CD player data buffer system

Electronic skip protection is a data buffer system used in some portable compact disc (CD) players and all MiniDisc (MD) units so that audio will not be disrupted if the disk cannot be read due to movement.

==Technology==
When the buffering circuitry is in operation, the compact disc is read at a fixed read speed or CAV and the content is buffered (with optional ADPCM compression) and fed to RAM within the player. The audio content is read from RAM, optionally decompressed, and then sent to the digital-to-analog converter. When the disc reading is interrupted, the player momentarily reads the data stored in RAM while the tracking circuitry finds the passage prior to the interruption on the CD.

Another method has the disc rotating at variable or CLV speed (the normal rotation method for a CD player), but at a slightly higher speed than with the buffer feature switched off. The buffer method is the same as before.

==History==
The technology surfaced around 1995 as a physically smaller alternative to the bulky rubber shock absorbers utilized in portable players at the time. It reduced the size of the hitherto bulky players designed for use in moving cars, in particular. Small rubber shock absorbers are still used, but are less effective than the larger pre-1995 ones.

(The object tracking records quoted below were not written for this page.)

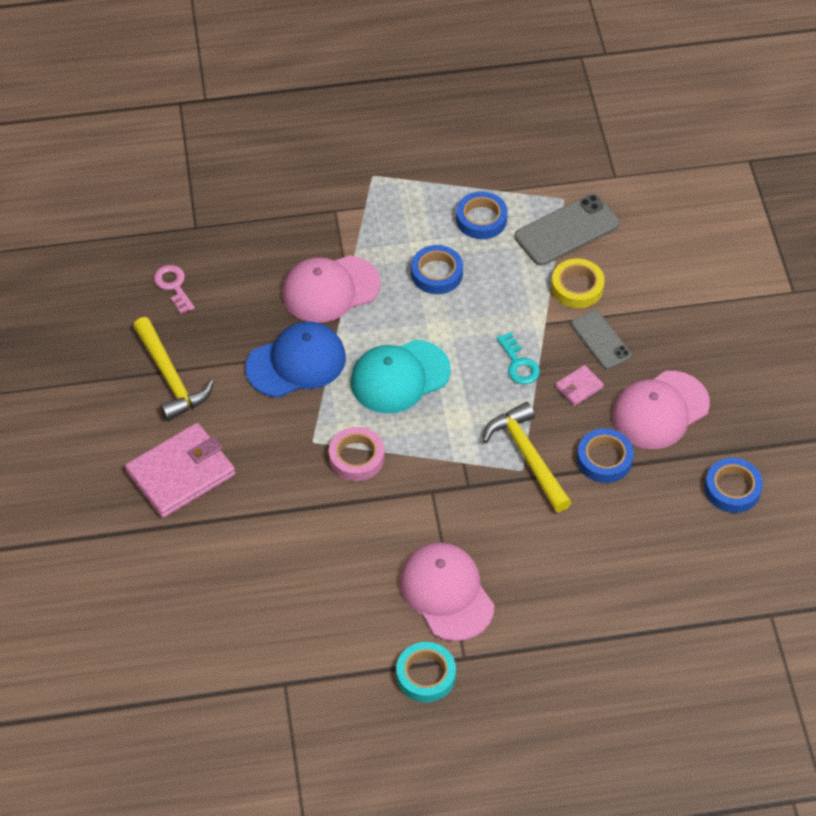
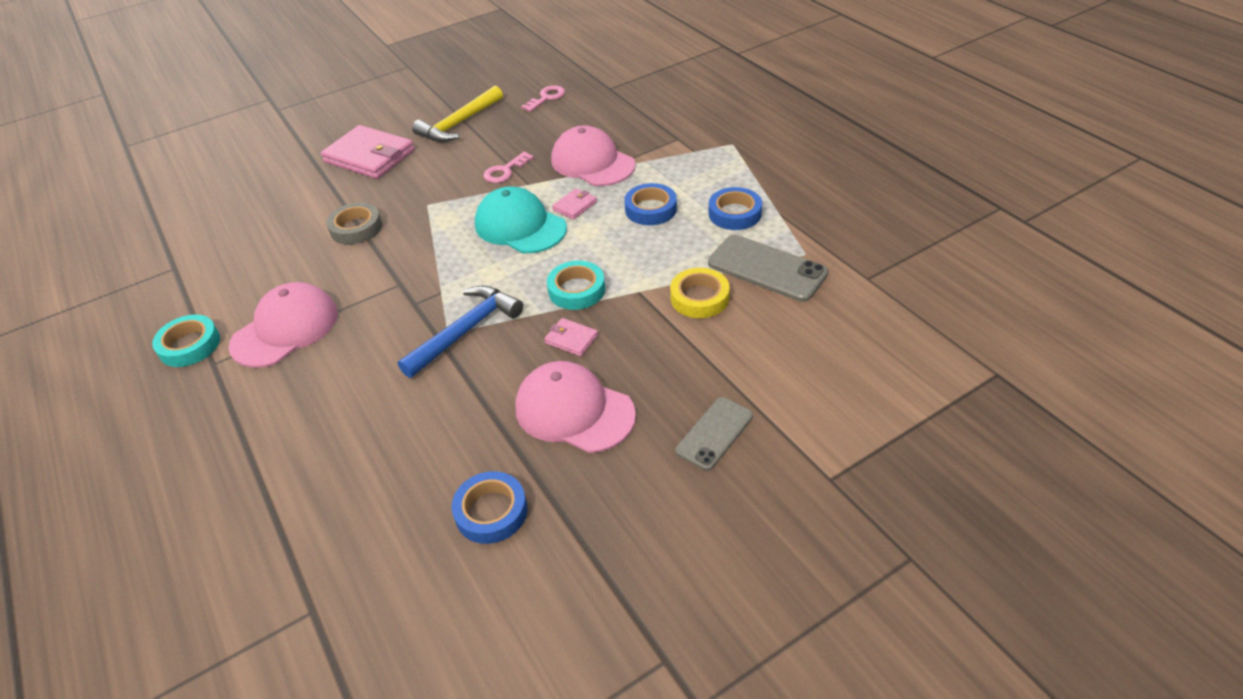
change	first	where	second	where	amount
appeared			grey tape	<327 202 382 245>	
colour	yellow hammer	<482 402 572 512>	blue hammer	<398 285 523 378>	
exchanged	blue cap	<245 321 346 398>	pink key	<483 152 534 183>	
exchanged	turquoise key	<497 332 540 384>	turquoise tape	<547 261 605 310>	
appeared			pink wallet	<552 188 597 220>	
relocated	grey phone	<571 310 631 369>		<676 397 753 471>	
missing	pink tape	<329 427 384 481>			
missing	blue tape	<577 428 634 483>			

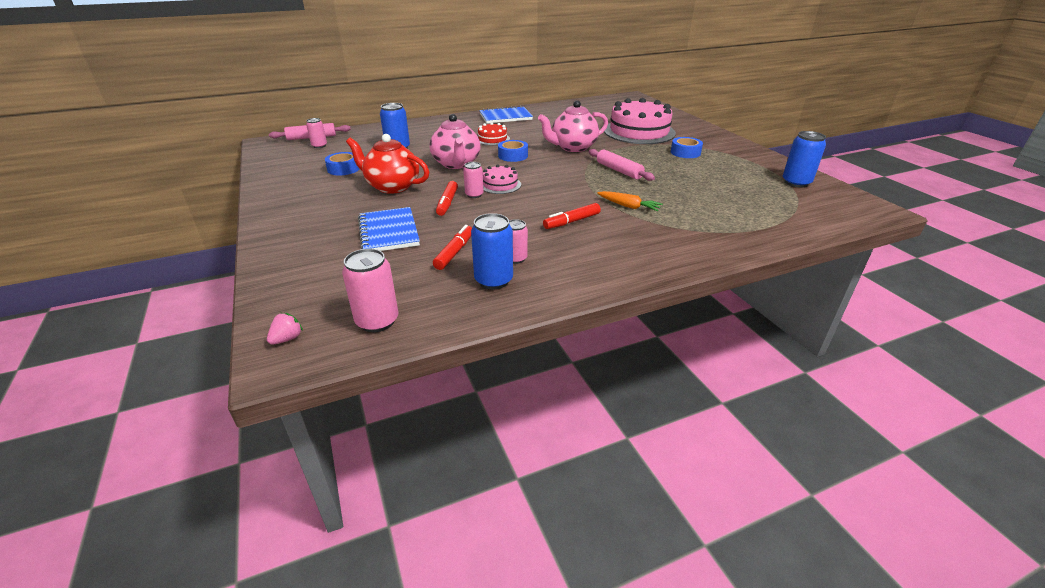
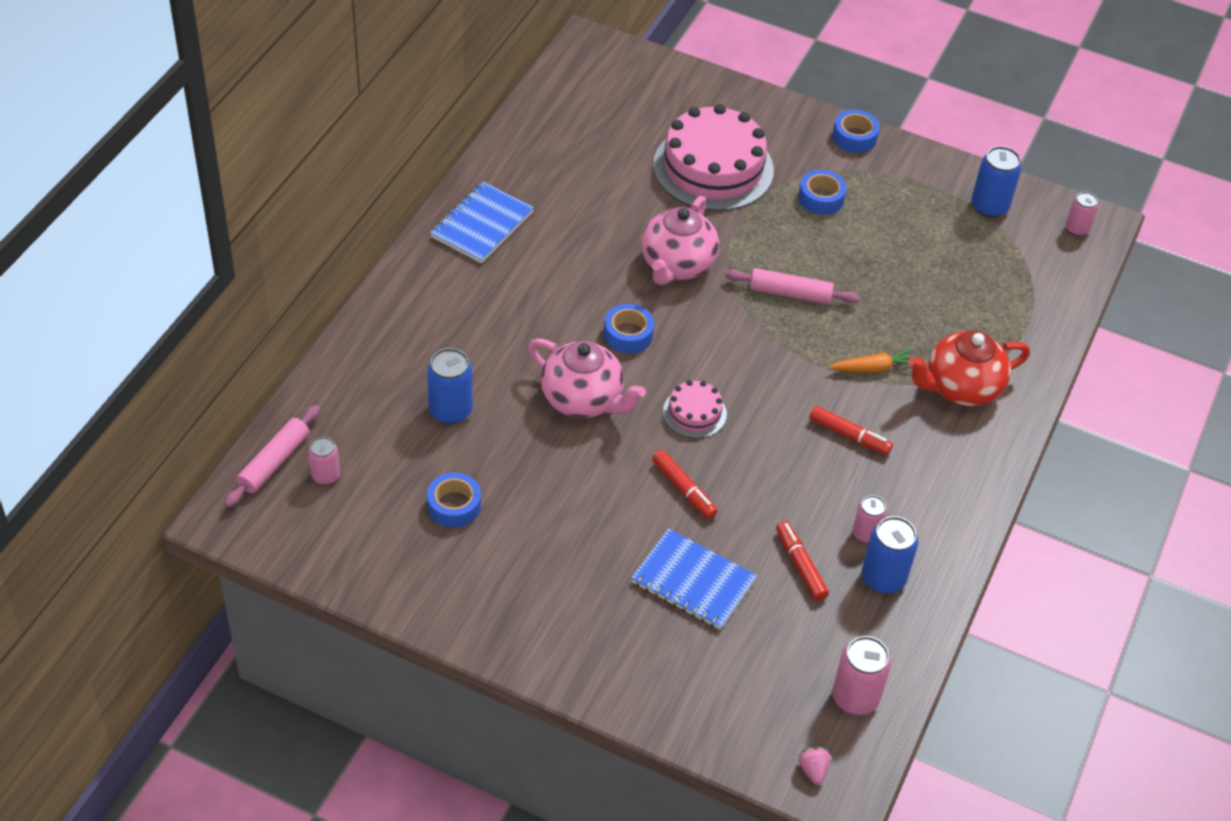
change	first	where	second	where	amount
spun	red marker	<543 203 601 229>		<809 406 893 455>	75 degrees counterclockwise
appeared			blue tape	<832 110 880 153>	
relocated	red teapot	<346 134 429 194>		<908 331 1030 406>	
relocated	pink can	<463 162 484 198>		<1066 192 1098 236>	
missing	red cake	<478 122 510 145>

When first introduced, 3 seconds was the maximum buffering time. In 2006, the time generally ranged from 10 seconds to "skip-free", where the player will rarely skip due to a large buffer.

Due to the nature of the ATRAC compression scheme, and to ensure uninterrupted playback in the presence of fragmentation, all MD decks and portables buffered at least 10 seconds when the format was introduced in 1992. As of 2006, MD units have much bigger buffers.

As Flash-based MP3 players then smartphones eventually replaced CD for portable applications, electronic skip protection is no longer needed, as players such as the new players with no moving parts do not require it.

==Attributes==
The skip protection system offers interruption-free playback, allowing listeners to enjoy their music without disruptions from movement or jolts. However, this feature comes with certain trade-offs. The audio quality may experience some degradation in systems that use compression to reduce memory requirements. Additionally, battery life is reduced because the memory buffer requires additional power to operate. This battery impact was particularly pronounced in older players manufactured between 1992 and 1997, which experienced battery life reductions of up to fifty percent when skip protection was enabled. Players produced from 1997 onward incorporated more power-efficient skip protection technology, lessening this drawback.

==Trade names==
"ESP", "Anti-Skip", "Anti-Shock", "Joggable" "G-Protection" (Used by Sony), etc.